Please pull out every line in the records below that contains the word "States", treating uppercase and lowercase as different.

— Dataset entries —
■ ■ ■ ■
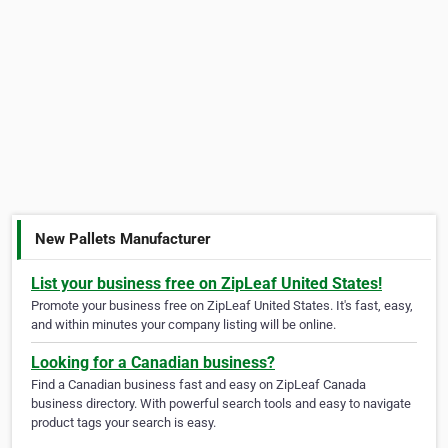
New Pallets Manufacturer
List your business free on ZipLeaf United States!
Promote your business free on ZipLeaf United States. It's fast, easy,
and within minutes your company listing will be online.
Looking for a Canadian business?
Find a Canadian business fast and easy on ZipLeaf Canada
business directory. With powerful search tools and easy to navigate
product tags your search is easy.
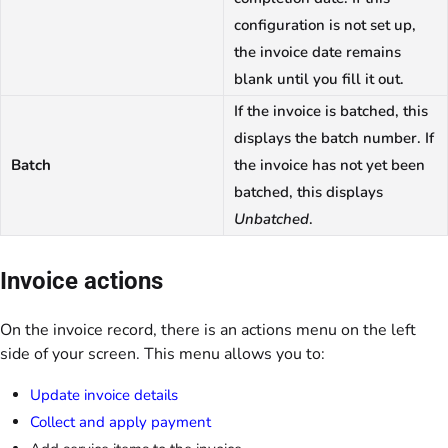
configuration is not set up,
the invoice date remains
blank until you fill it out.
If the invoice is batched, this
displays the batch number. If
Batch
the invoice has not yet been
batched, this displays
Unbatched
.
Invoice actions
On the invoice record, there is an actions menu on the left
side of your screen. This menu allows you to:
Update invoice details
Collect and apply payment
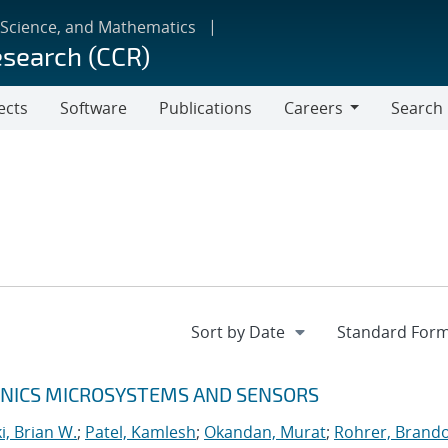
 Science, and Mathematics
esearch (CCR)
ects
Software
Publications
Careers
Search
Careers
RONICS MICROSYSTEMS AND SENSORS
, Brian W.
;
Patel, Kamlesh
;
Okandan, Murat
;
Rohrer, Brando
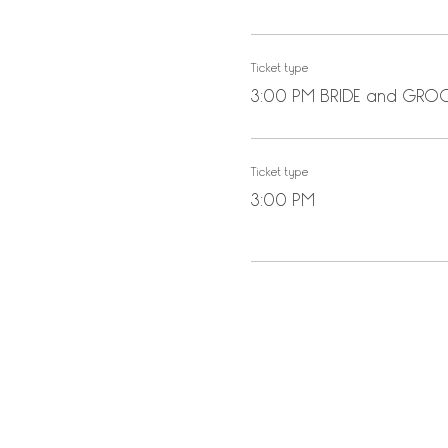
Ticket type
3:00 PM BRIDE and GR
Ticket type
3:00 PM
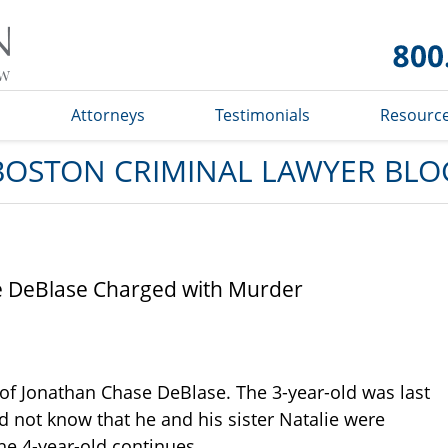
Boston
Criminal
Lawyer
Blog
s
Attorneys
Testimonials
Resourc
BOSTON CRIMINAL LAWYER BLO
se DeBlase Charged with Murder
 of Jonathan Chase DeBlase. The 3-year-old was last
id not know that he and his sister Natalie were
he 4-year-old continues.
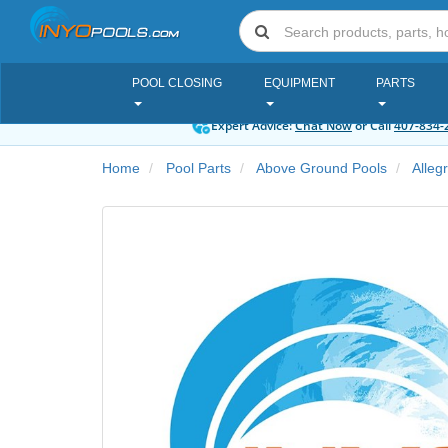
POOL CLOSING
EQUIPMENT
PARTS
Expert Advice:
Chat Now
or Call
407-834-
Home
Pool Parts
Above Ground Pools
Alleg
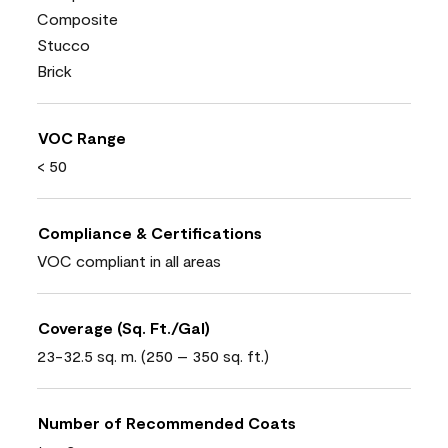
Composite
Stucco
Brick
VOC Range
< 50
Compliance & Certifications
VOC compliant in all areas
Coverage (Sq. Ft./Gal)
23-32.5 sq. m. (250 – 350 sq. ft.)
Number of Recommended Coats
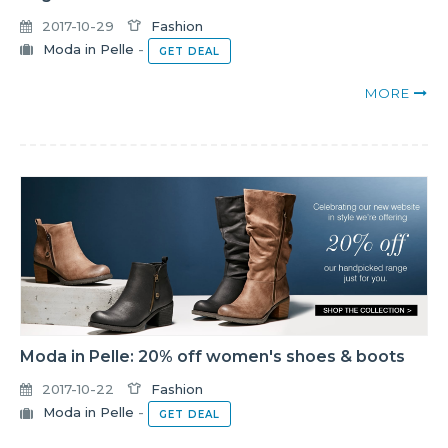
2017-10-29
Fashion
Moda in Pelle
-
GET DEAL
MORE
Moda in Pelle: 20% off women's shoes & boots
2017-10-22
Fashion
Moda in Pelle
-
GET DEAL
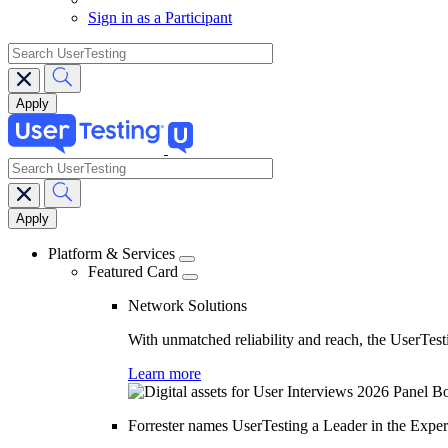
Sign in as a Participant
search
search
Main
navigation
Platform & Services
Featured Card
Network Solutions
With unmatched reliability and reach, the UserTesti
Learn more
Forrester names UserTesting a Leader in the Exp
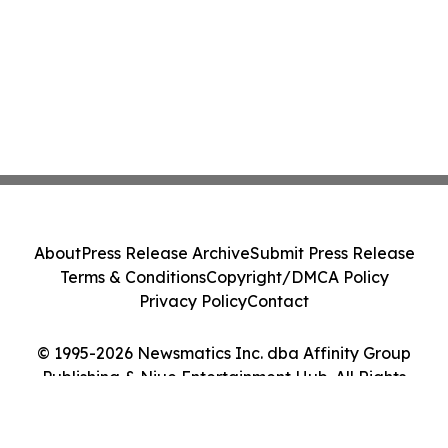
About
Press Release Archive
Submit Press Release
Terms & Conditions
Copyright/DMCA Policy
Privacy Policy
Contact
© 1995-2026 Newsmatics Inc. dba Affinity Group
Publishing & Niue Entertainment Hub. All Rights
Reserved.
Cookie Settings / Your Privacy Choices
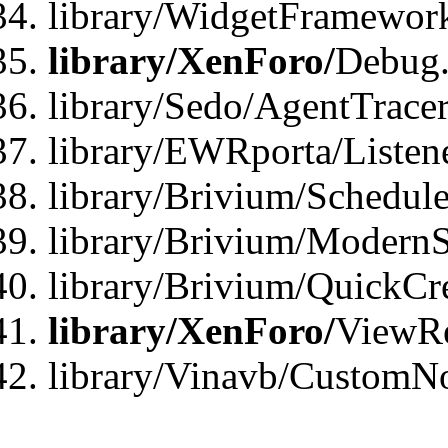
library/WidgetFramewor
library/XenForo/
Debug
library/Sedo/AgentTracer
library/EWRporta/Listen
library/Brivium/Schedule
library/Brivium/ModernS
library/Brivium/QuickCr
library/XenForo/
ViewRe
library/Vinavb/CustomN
■ ■ ■ ■
— TASK ANSWER —
List your business free on ZipLeaf United States!
Promote your business free on ZipLeaf United States. It's fast, easy,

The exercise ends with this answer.